Mladic Defence Objects to Prosecution's Maps
|Publisher||Institute for War and Peace Reporting|
|Publication Date||19 April 2013|
|Citation / Document Symbol||TRI Issue 785|
|Cite as||Institute for War and Peace Reporting, Mladic Defence Objects to Prosecution's Maps, 19 April 2013, TRI Issue 785, available at: http://www.refworld.org/docid/51826fcd4.html [accessed 17 August 2017]|
|Disclaimer||This is not a UNHCR publication. UNHCR is not responsible for, nor does it necessarily endorse, its content. Any views expressed are solely those of the author or publisher and do not necessarily reflect those of UNHCR, the United Nations or its Member States.|
Lawyer says maps of Srebrenica area seek to turn accusations into proven facts.

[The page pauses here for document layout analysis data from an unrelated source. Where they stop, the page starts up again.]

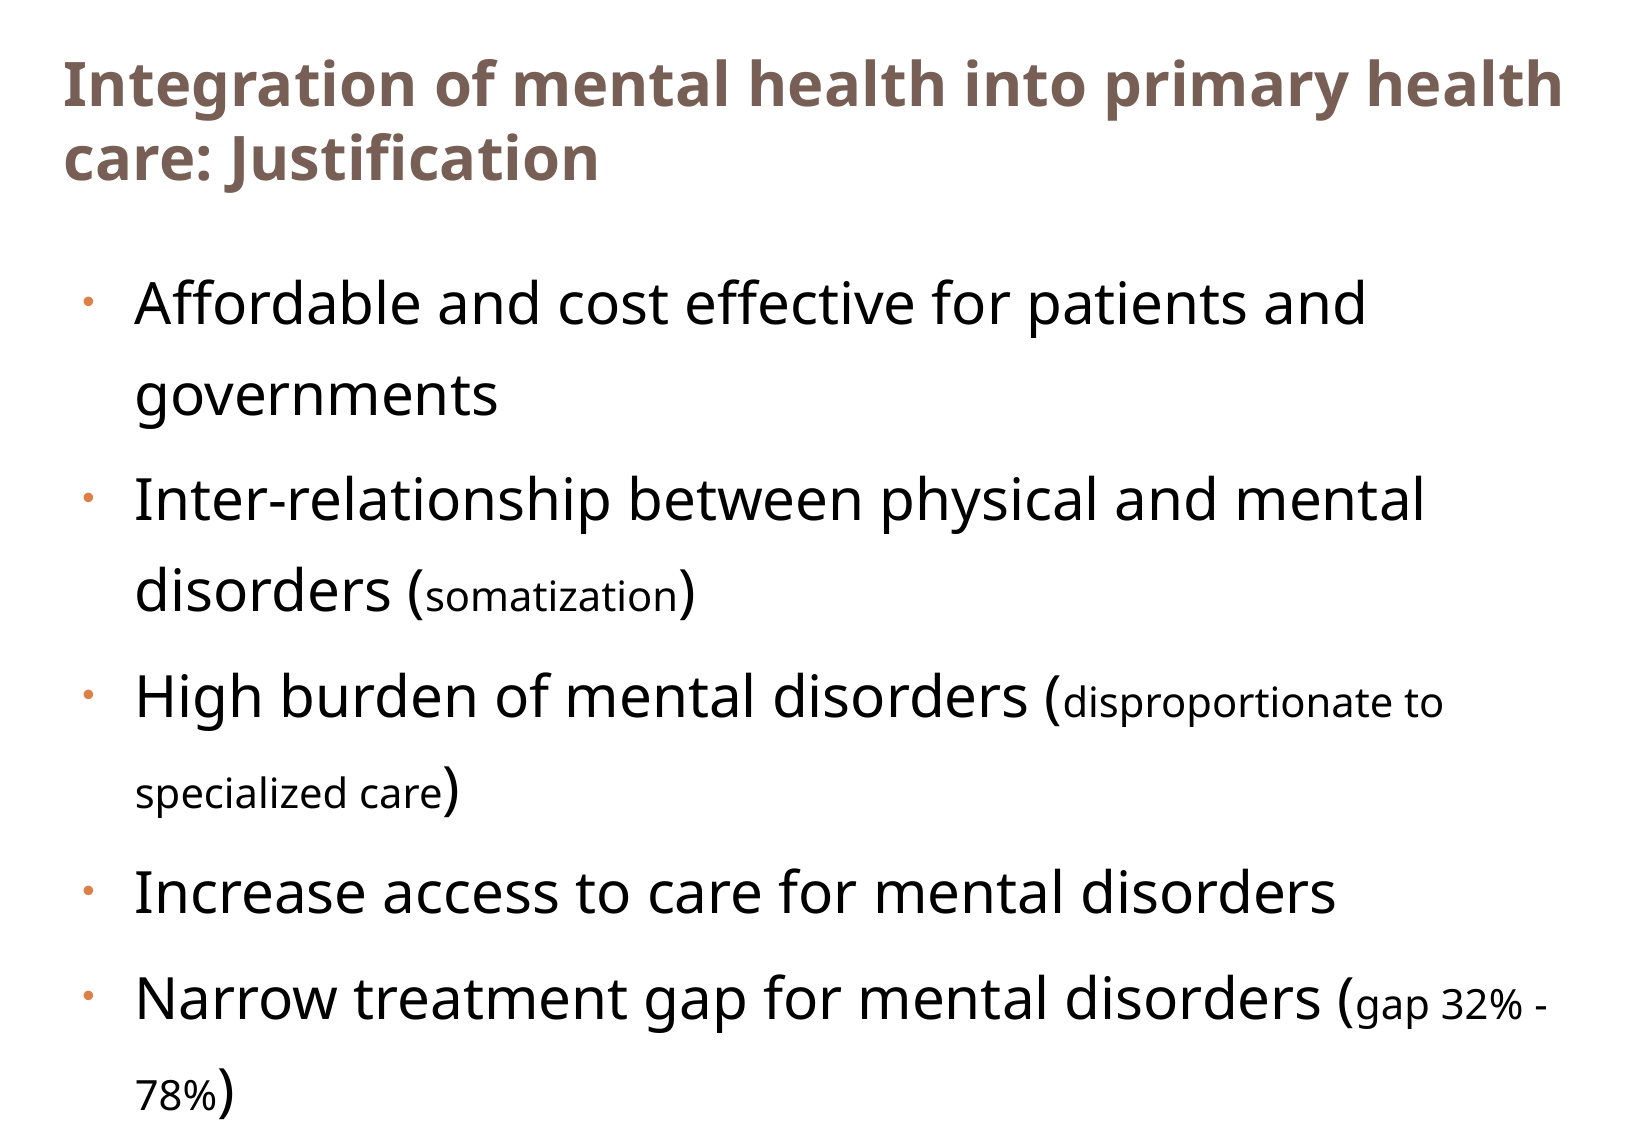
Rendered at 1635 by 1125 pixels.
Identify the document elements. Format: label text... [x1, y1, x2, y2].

title Integration of mental health into primary health care: Justification [49, 37, 1596, 200]
list Affordable and cost effective for patients and governments Inter-relationship between physical and mental disorders (somatization) High burden of mental disorders (disproportionate to specialized care) Increase access to care for mental disorders Narrow treatment gap for mental disorders (gap 32% - 78%) Reduces stigma and discrimination Associated with desirable outcome as other levels of care [67, 237, 1577, 1038]
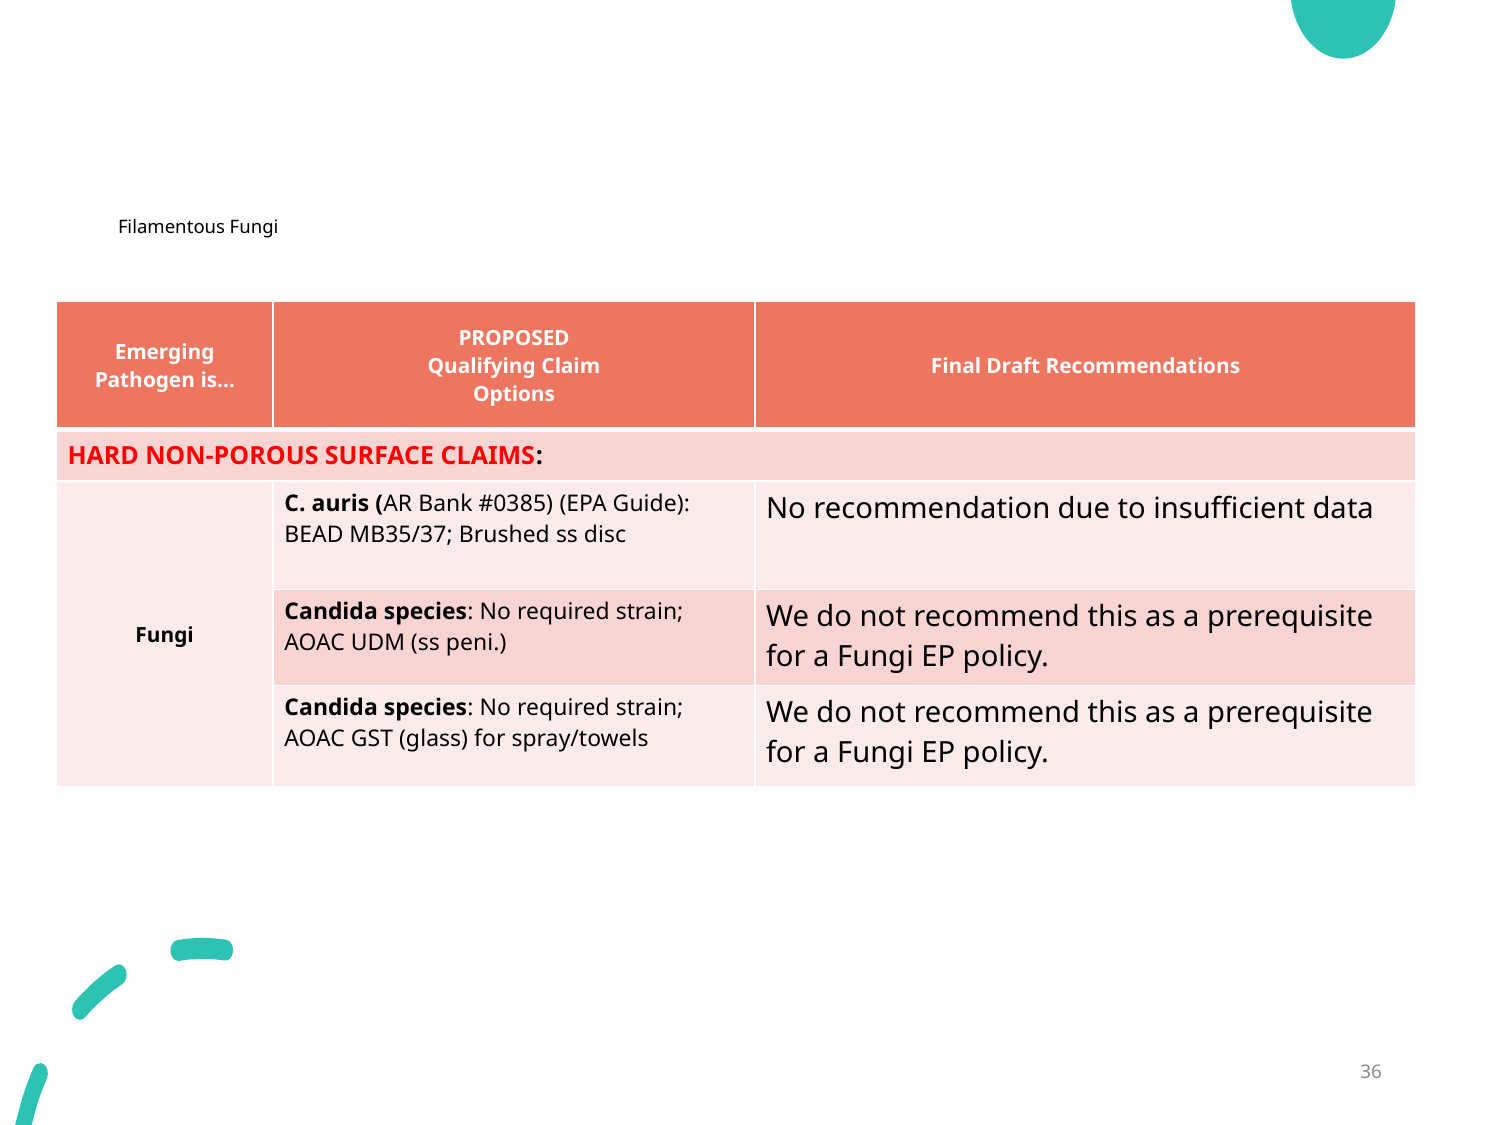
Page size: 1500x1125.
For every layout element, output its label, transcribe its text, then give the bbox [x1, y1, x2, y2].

title Filamentous Fungi [103, 210, 1397, 246]
slide_number 36 [1059, 1042, 1397, 1103]
table_cell C. auris (AR Bank #0385) (EPA Guide): BEAD MB35/37; Brushed ss disc [274, 482, 754, 589]
table_header Final Draft Recommendations [756, 302, 1415, 427]
table_header PROPOSED Qualifying Claim Options [274, 302, 754, 427]
table_cell Fungi [57, 482, 272, 786]
table_cell We do not recommend this as a prerequisite for a Fungi EP policy. [756, 686, 1415, 786]
table_cell We do not recommend this as a prerequisite for a Fungi EP policy. [756, 590, 1415, 685]
table_header Emerging Pathogen is… [57, 302, 272, 427]
table_cell Candida species: No required strain; AOAC GST (glass) for spray/towels [274, 686, 754, 786]
table_cell Candida species: No required strain; AOAC UDM (ss peni.) [274, 590, 754, 685]
table_cell HARD NON-POROUS SURFACE CLAIMS: [57, 432, 1415, 480]
table_cell No recommendation due to insufficient data [756, 482, 1415, 589]
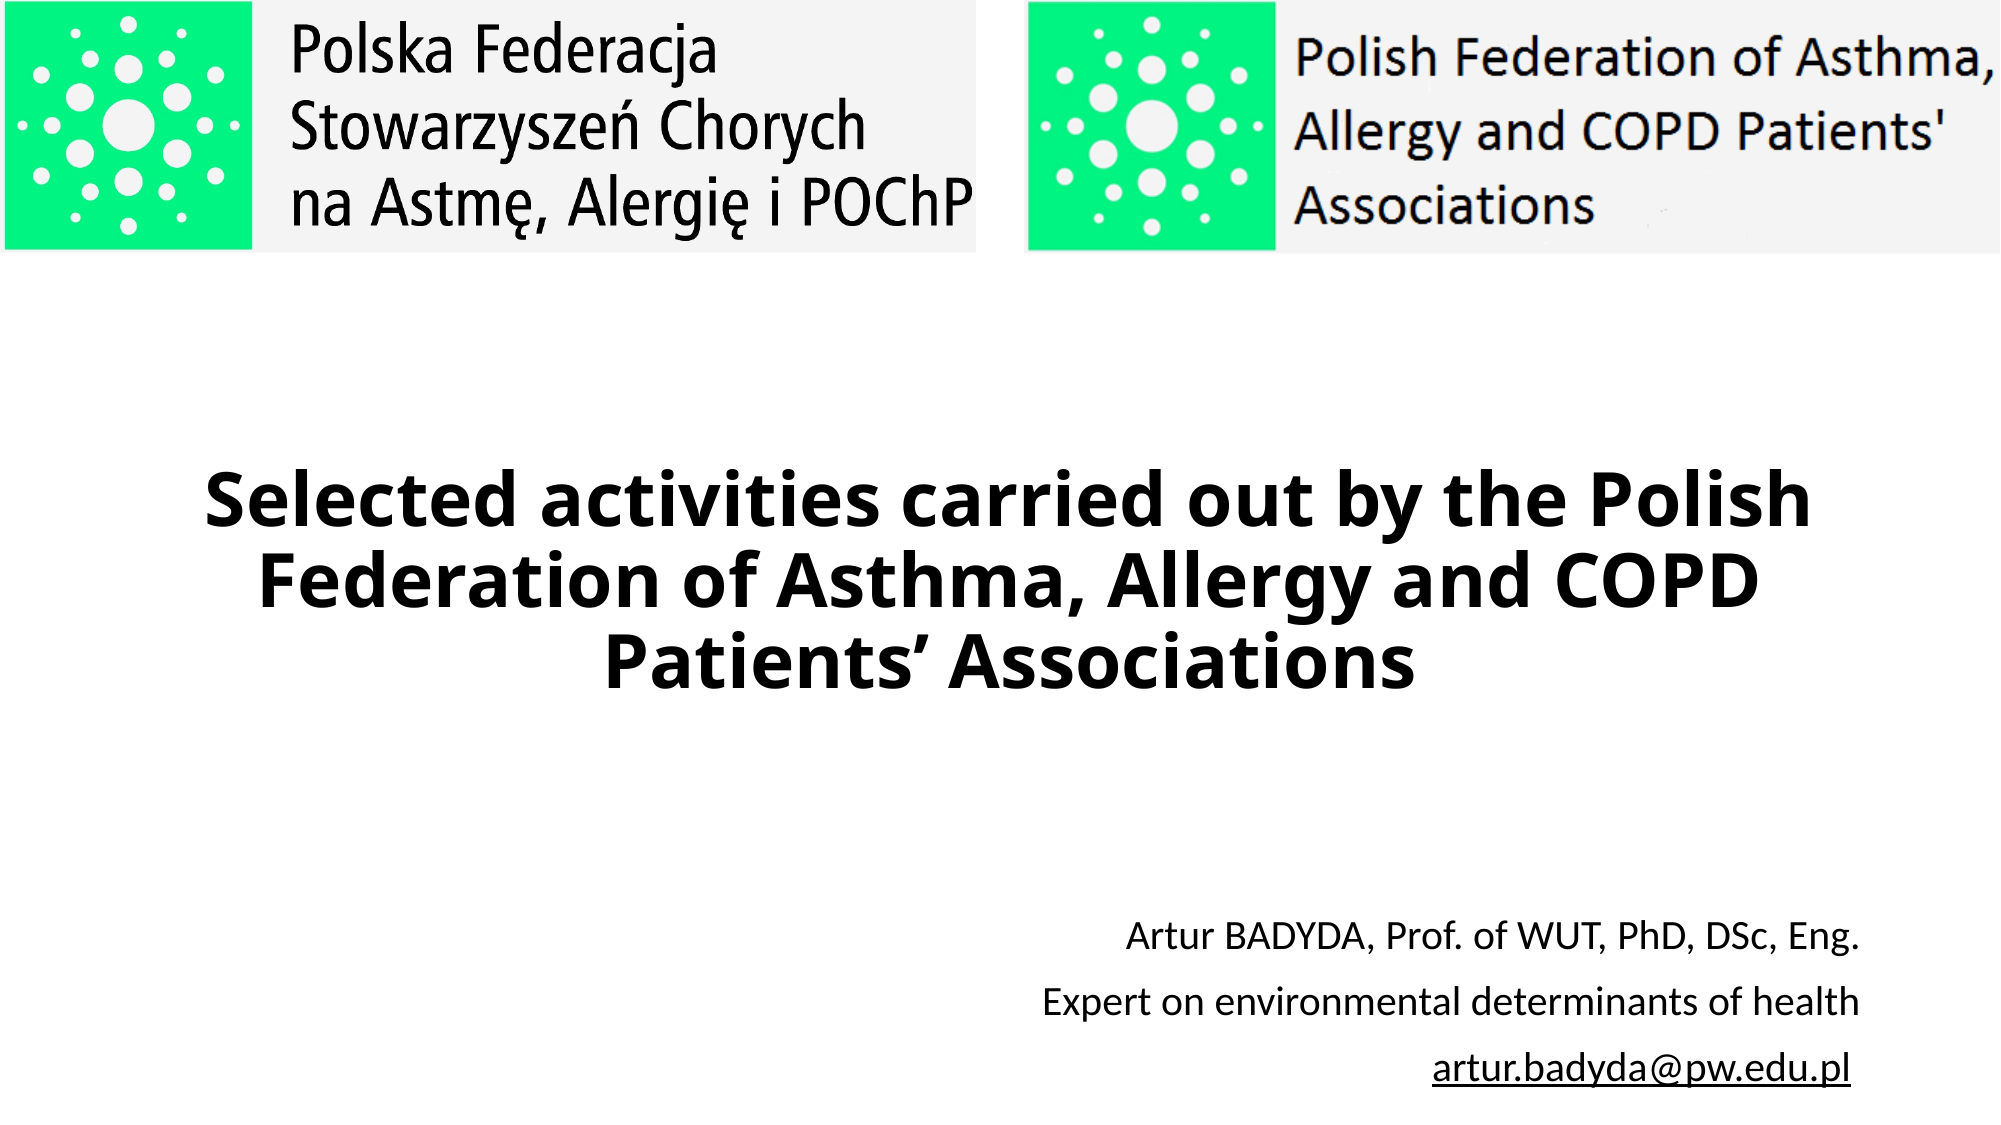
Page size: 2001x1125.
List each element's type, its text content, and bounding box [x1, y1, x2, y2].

title Selected activities carried out by the Polish Federation of Asthma, Allergy and COPD Patients’ Associations [157, 321, 1863, 713]
subtitle Artur BADYDA, Prof. of WUT, PhD, DSc, Eng. Expert on environmental determinants of health artur.badyda@pw.edu.pl [1024, 905, 1886, 1056]
picture [0, 0, 976, 253]
picture [1024, 0, 2000, 256]
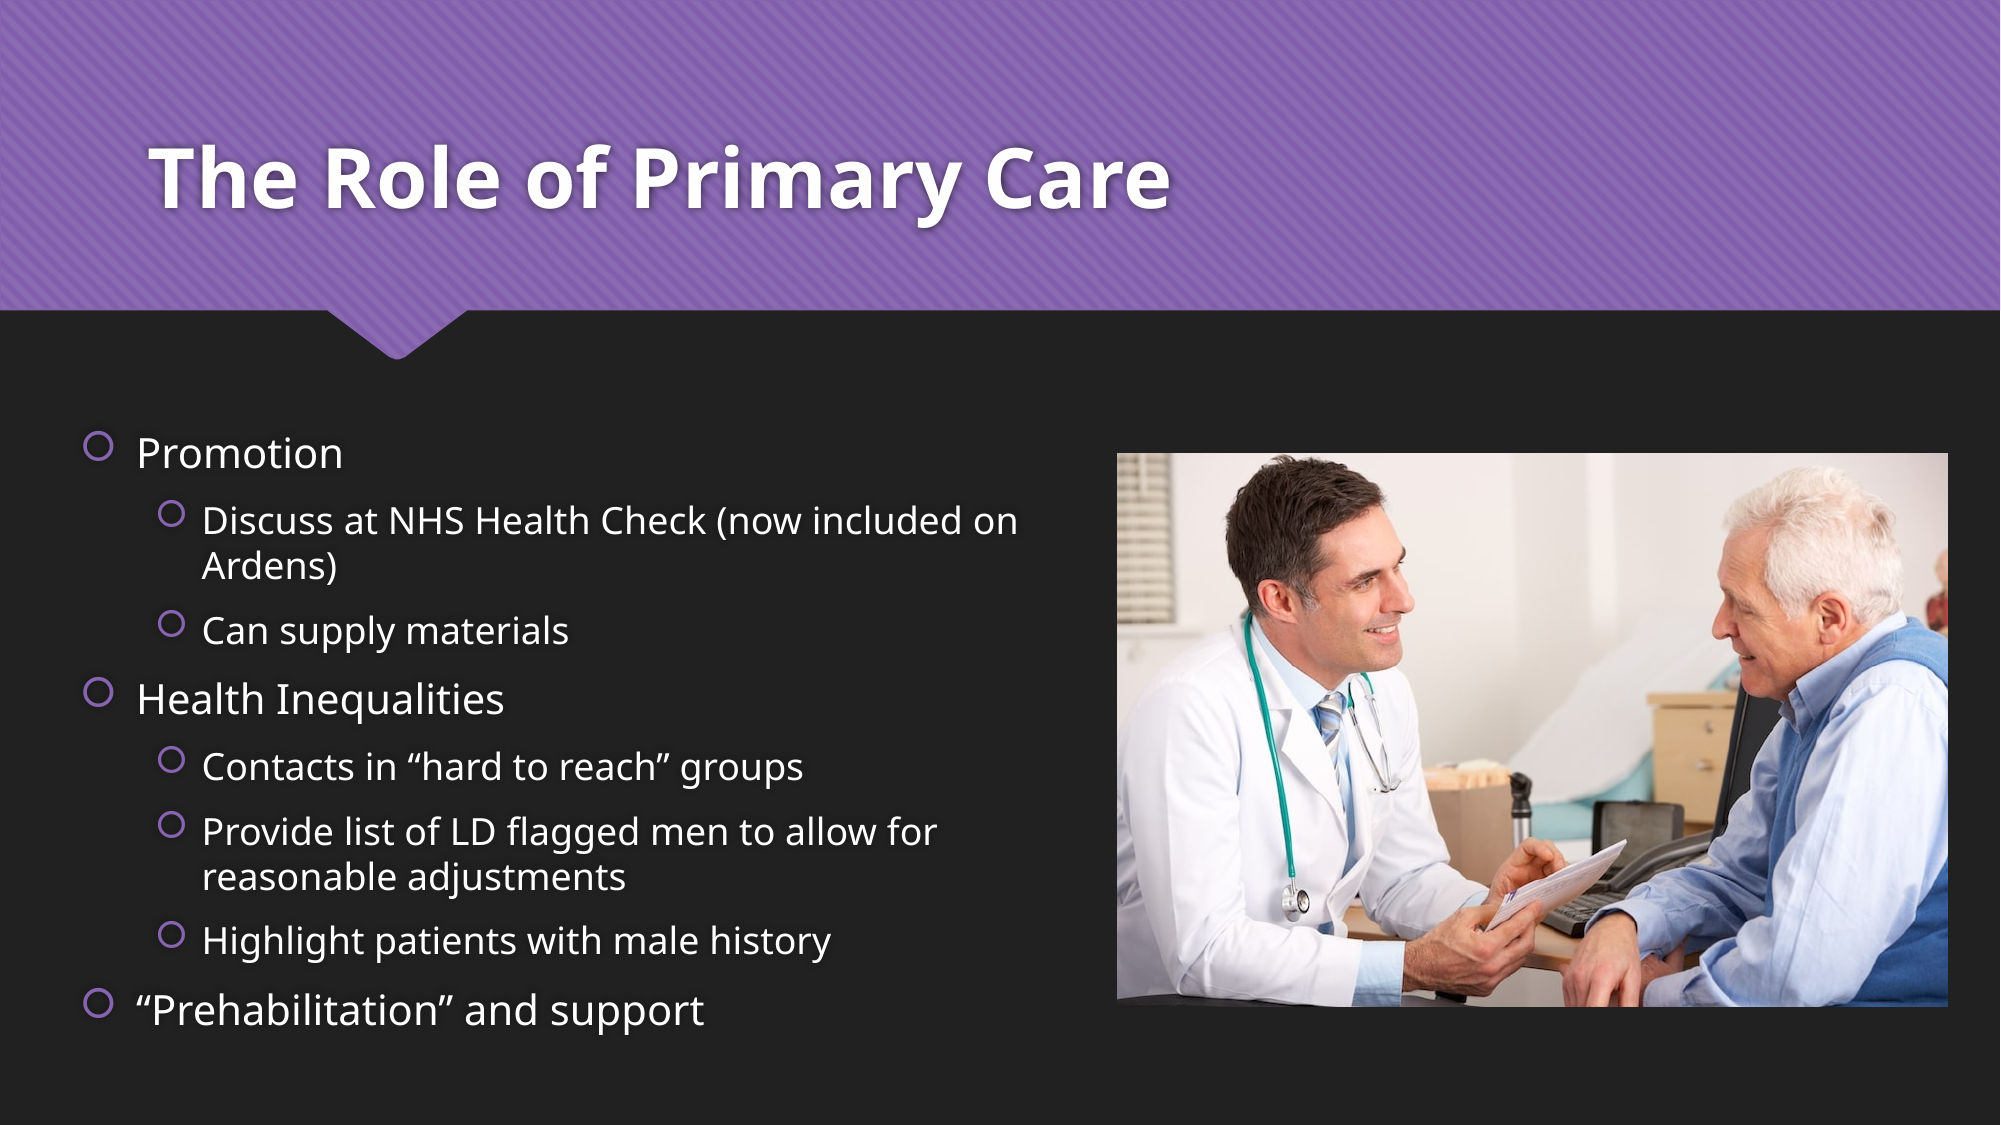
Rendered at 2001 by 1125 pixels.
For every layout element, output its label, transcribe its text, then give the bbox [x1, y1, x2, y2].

picture [1117, 452, 1948, 1008]
title The Role of Primary Care [132, 73, 1868, 233]
list Promotion Discuss at NHS Health Check (now included on Ardens) Can supply materials Health Inequalities Contacts in “hard to reach” groups Provide list of LD flagged men to allow for reasonable adjustments Highlight patients with male history “Prehabilitation” and support [64, 366, 1050, 1094]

Defence lawyers for wartime Bosnian Serb army commander Ratko Mladic this week raised objections to maps of the Srebrenica area which the prosecution asked to be entered as evidence.
The issue came up during testimony from Erin Gallagher, an investigator in the tribunal's Office of the Prosecutor, who worked on issues relating to the 1995 massacre at Srebrenica. Gallagher began giving testimony in March this year, but it was halted while the prosecution prepared "additional information" that it wished to supply to the chamber.
Mladic, who commanded the Bosnian Serb army from 1992 to 1996, is accused of planning and overseeing the massacre of more than 7,000 Bosnian Muslim men and boys at Srebrenica in 1995, as well as the 44-month siege of Sarajevo that left nearly 12,000 people dead.
The indictment - which lists 11 counts in total - alleges that he was responsible for crimes of genocide, persecution, extermination, murder and forcible transfer which "contributed to achieving the objective of the permanent removal of Bosnian Muslims and Bosnian Croats from Bosnian Serb-claimed territory".
For reasons not disclosed to the public, Mladic was not present during Gallagher's testimony this week, but Judge Alphons Orie said he would be back in the courtroom for the next witness.
During Gallagher's testimony, the prosecution asked to submit as evidence a collection of maps that it had prepared in order to "illustrate the situation in and around Srebrenica in July 1995".
"Bear in mind that the area we are speaking about covers some 2,800 square kilometres, which is a very large area", prosecutor Peter McCloskey said, adding that "orientation when confronted with foreign names of numerous localities is not an easy task".
The defence objected strongly to these maps, especially markings that indicated the movement of Bosnian Muslim civilians and Bosnian government army personnel who were trying to flee the Srebrenica enclave and its surroundings.
The defence also objected to markings showing places of "execution of Bosnian Muslim men by Bosnian Serb troops".
One of Mladic's defence lawyers, Dragan Ivetic, said that "these maps are trying to establish accusations and allegations as determined facts, and therefore cannot be used to illustrate the objective situation on the ground, but rather the allegations of the prosecution, and that is why they are unacceptable to us".
Judges will decide whether the maps will be entered to evidence.
The defence did not object a map of the Bosnian Serb army operation to take Srebrenica, referred to by the codename "Krivaja '95". The map bore Mladic's signature, whose authenticity the defence did not contest, calling it a "legitimate military document".
This map was one of several discovered during investigations conducted into Bosnian Serb military units, and was the subject of Gallagher's work, along with other maps provided by the Republika Srpska authorities.
Earlier during the hearing, Mladic's defence attorney Branko Lukic asked the chamber whether it would allow the accused to address the chamber about some "issues of a personal nature".
Asked what these issues were, Lukic said that he did not, and that he was unable to speak on Mladic's behalf, but that his client had written a letter about the "management of the UN Detention Unit".
Presiding Judge Alphons Orie replied that the chamber could not allow the accused to speak without knowing what he wanted to talk about. He denied the request, and instructed Lukic to first "get acquainted with the contents of the letter" himself.
"Once you know what the letter is about, we will be able to decide if the matter is in our jurisdiction", Judge Orie said.